VI. Committee Resources.
The Committee, in discharging its oversight role, is empowered to study or investigate any matter of interest or concern that the
Committee deems appropriate. The Committee shall have the authority to retain special legal, accounting or other advisers to advise the
Committee, including without limitation the sole authority to determine the fees payable and other terms of retention of the independent
auditor for the purpose of rendering or issuing the annual audit reports and any independent legal, accounting or other advisers retained
to advise the Committee. The Company shall provide for appropriate funding for (i) compensation to the Company's independent auditors
for the purpose of preparing or issuing audit reports or performing other work, (ii) compensation to any independent legal, accounting or
other advisers employed by the Committee and (iii) ordinary administrative expenses of the Committee that are necessary or appropriate
in carrying out its duties.
VII. Understanding as to the Committee's Role.

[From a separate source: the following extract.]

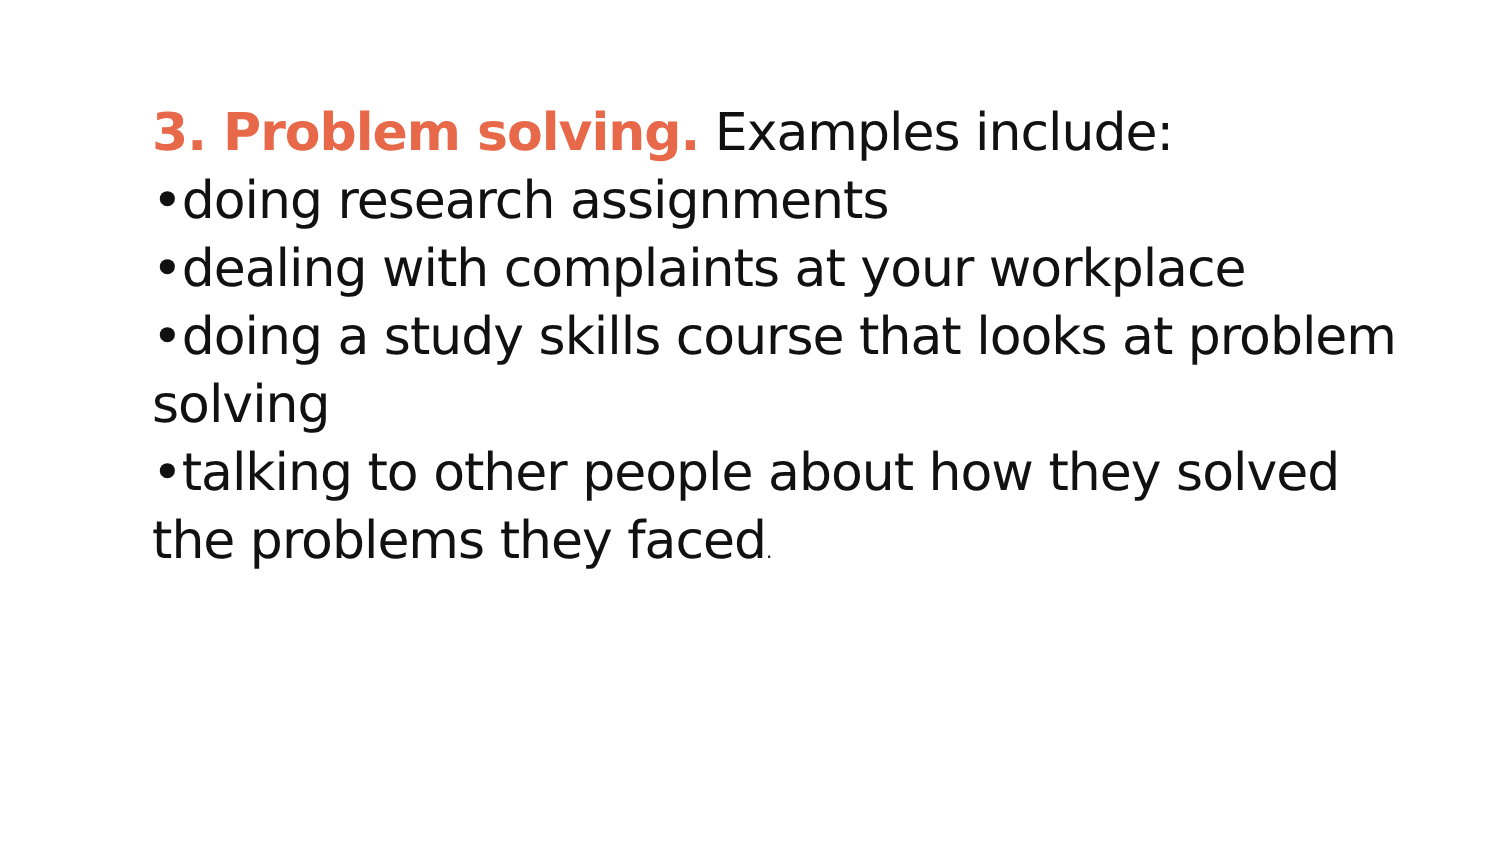3. Problem solving. Examples include:
•doing research assignments
•dealing with complaints at your workplace
•doing a study skills course that looks at problem solving
•talking to other people about how they solved the problems they faced.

Management of the Company is responsible for the day-to-day operation of the Company's business. In addition, the independent
auditors and management have the fundamental responsibility for the Company's financial statements and disclosures. As a result, the
Company's officers and employees and other persons who may be engaged by the Committee may have more time, knowledge and
detailed information about the Company than do the Committee members. The Committee will review information, opinions, reports or
statements presented to the Committee by the Company's officers or employees or other persons as to matters the Committee members
reasonably believe are within such other person's professional or expert competence and who has been selected with reasonable care by
or on behalf of the Company. While the Committee has the responsibilities and powers set forth in this charter, each member of the
Committee, in the performance of his or her duties, will be entitled to rely in good faith upon reports presented to the Committee by these
experts. The Committee is not responsible for certifying the Company's financial statements or the auditor's report. Accordingly, the
Committee's role does not provide any special assurances with regard to matters that are outside the Committee's area of expertise or
that are the traditional responsibility of management and the auditors.